本文:
2024年度のレポート(ICT先進地域におけるICTの利活用およびAI関連産業の国際比較研究)
学生ケーザイレポート(2024年度)
ICT先進地域におけるICTの利活用およびAI関連産業の国際比較研究
本プロジェクトは、情報システムの研究を通じて、文理の垣根を超えた視点を持つことの重要性に着目した。アジア屈指のICT先進地域である台湾を対象に、ICT活用と半導体産業の国際比較を行うことで、IT人材としての能力向上を目指した。具体的には、台湾の日常生活におけるICT利用の実態調査や、半導体産業を中心としたハイテク技術の動向を分析し、日本のICT活用における国際競争力の向上に資する知見を得ることを目的としている。
現地調査では、台湾最大規模の半導体関連イベント「SEMICON Taiwan 2024」を視察し、最新技術やAI統合、スマート製造に関する知識を深めた。TSMCやサムスンなど主要企業のプレゼンテーションを通じて、3D集積技術や持続可能な技術開発の現状を把握した。また、台北市内におけるICT活用の実態を現地の人々へのインタビューを交え調査し、台湾の日常生活とICTの密接な関係性を体感した。これらの経験を通じて、文献では得られない現地の生の情報を収集し、理解を深めることができた。
本調査から得られた知見として、各国の政策や投資環境、企業文化がICT産業の発展に与える影響を分析する重要性が挙げられた。また、医療、教育、交通分野におけるAI活用の事例研究を通じて、社会課題解決や新たな価値創造に関する国際比較の必要性を感じることができた。さらに、台湾におけるプライバシー保護やデータ管理に関する法的枠組みや社会的認識の形成についての調査が、AI実用化の課題解決に寄与する可能性に触れることができた。
本プロジェクトを通じて、台湾の先進的なICT利用や半導体産業に関する知見を活用し、日本におけるICT活用の課題と可能性を再評価する機会となった。引き続き、日台間の国際比較研究を深化させ、IT人材の育成と社会課題の解決に貢献していきたい。

元資料:
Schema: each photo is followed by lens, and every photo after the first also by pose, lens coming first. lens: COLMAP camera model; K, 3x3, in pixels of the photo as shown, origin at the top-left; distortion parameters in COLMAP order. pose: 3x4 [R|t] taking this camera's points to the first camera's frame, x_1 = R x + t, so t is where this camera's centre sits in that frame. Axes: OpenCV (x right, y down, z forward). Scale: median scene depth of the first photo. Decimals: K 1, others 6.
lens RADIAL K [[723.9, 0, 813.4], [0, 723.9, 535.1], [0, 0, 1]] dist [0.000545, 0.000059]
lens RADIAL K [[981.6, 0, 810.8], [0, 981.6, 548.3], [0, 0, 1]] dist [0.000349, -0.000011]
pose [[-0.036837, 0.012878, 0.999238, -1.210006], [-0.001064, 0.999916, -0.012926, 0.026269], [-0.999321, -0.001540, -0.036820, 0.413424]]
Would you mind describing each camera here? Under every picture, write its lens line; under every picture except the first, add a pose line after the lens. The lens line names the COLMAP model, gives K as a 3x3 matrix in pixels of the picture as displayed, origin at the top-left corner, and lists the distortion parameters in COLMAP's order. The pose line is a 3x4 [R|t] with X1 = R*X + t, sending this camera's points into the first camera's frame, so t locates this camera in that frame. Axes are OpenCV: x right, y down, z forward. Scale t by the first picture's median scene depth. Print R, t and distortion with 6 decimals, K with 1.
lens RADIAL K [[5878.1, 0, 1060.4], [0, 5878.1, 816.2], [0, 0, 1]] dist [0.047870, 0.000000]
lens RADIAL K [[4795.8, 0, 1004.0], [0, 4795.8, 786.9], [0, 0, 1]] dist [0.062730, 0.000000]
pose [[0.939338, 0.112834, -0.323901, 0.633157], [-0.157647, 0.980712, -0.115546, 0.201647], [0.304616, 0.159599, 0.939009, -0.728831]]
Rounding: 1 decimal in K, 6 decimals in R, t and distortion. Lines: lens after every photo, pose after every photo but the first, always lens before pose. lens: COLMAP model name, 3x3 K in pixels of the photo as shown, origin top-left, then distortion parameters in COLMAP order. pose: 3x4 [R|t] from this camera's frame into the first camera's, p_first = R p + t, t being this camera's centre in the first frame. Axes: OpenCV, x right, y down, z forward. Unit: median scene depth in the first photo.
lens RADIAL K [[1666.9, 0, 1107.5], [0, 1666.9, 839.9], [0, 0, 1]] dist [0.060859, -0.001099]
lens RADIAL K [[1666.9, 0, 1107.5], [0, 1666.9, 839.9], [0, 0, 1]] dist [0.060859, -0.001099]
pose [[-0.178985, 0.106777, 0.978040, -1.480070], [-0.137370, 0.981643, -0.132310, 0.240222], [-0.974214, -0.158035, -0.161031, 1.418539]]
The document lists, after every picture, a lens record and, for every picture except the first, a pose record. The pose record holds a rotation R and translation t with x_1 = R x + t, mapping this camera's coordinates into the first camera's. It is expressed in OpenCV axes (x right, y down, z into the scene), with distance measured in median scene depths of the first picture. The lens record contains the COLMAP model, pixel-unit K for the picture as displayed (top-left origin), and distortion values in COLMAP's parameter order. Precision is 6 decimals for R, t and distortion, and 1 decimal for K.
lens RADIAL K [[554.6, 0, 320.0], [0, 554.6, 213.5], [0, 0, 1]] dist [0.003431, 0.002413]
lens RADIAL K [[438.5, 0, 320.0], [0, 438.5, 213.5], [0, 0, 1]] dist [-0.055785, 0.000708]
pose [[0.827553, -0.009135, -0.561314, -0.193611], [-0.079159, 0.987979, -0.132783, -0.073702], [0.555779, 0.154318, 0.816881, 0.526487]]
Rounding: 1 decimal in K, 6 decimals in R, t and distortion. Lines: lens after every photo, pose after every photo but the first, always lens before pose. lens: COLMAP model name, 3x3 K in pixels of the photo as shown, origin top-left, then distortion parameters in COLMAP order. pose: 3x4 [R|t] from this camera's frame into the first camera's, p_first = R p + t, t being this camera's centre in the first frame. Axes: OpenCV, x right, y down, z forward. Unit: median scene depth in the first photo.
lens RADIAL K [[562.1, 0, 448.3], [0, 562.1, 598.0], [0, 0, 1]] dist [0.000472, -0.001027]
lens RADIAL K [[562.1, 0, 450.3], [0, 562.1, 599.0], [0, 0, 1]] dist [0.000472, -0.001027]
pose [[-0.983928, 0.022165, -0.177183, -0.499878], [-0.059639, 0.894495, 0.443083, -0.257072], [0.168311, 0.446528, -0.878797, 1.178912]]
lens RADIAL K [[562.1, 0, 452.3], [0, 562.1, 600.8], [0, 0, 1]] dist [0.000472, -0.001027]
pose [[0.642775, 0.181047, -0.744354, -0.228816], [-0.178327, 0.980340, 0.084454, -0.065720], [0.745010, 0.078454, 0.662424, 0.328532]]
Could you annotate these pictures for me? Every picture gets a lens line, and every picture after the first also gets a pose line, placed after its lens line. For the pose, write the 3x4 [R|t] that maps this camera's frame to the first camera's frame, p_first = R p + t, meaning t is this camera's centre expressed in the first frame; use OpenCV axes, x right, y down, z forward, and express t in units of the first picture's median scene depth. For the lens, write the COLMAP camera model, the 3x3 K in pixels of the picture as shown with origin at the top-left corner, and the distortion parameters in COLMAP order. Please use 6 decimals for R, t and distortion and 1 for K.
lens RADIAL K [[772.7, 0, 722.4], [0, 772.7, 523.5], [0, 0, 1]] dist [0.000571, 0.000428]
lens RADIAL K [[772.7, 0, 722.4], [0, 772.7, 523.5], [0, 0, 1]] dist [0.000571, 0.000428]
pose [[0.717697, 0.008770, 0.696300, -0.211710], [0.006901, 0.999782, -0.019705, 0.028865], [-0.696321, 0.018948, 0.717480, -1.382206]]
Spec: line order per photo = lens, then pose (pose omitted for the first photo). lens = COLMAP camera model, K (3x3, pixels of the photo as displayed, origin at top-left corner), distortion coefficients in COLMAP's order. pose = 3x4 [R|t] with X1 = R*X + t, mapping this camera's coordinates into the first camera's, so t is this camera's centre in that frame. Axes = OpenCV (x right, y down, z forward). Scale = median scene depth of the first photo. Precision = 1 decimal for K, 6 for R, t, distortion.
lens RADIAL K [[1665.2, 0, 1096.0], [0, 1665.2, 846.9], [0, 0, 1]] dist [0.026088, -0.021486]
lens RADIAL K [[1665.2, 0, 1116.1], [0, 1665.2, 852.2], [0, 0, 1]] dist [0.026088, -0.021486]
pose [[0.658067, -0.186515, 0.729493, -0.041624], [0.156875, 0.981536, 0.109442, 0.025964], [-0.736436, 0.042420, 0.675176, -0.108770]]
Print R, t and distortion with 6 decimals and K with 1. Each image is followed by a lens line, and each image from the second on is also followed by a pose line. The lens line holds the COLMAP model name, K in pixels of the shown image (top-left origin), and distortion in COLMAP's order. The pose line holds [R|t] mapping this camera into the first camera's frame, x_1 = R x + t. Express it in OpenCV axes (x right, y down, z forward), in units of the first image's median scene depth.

課題の内容:
**1)** 本文のうち、「学生ケーザイレポート(2024年度)」から始まり「可能性に触れることができた。」で終わる部分を原文どおりに書き写せ。
**2)** 次の(a)〜(c)が本文の内容と合うかどうかを、それぞれ「はい」か「いいえ」で答えよ。判断の根拠となる本文の言葉をそのまま引用して添えること。
(a) 現地調査では「SEMICON Taiwan 2024」を視察した。
(b) 台北市内の調査は、現地の人々への聞き取りをせずに行われた。
(c) AI活用の事例研究は、農業と金融の分野を対象とした。

解答:
**1)**
学生ケーザイレポート(2024年度)
ICT先進地域におけるICTの利活用およびAI関連産業の国際比較研究
本プロジェクトは、情報システムの研究を通じて、文理の垣根を超えた視点を持つことの重要性に着目した。アジア屈指のICT先進地域である台湾を対象に、ICT活用と半導体産業の国際比較を行うことで、IT人材としての能力向上を目指した。具体的には、台湾の日常生活におけるICT利用の実態調査や、半導体産業を中心としたハイテク技術の動向を分析し、日本のICT活用における国際競争力の向上に資する知見を得ることを目的としている。
現地調査では、台湾最大規模の半導体関連イベント「SEMICON Taiwan 2024」を視察し、最新技術やAI統合、スマート製造に関する知識を深めた。TSMCやサムスンなど主要企業のプレゼンテーションを通じて、3D集積技術や持続可能な技術開発の現状を把握した。また、台北市内におけるICT活用の実態を現地の人々へのインタビューを交え調査し、台湾の日常生活とICTの密接な関係性を体感した。これらの経験を通じて、文献では得られない現地の生の情報を収集し、理解を深めることができた。
本調査から得られた知見として、各国の政策や投資環境、企業文化がICT産業の発展に与える影響を分析する重要性が挙げられた。また、医療、教育、交通分野におけるAI活用の事例研究を通じて、社会課題解決や新たな価値創造に関する国際比較の必要性を感じることができた。さらに、台湾におけるプライバシー保護やデータ管理に関する法的枠組みや社会的認識の形成についての調査が、AI実用化の課題解決に寄与する可能性に触れることができた。

**2)**
(a) はい。「台湾最大規模の半導体関連イベント「SEMICON Taiwan 2024」を視察し」
(b) いいえ。「台北市内におけるICT活用の実態を現地の人々へのインタビューを交え調査し」
(c) いいえ。「医療、教育、交通分野におけるAI活用の事例研究」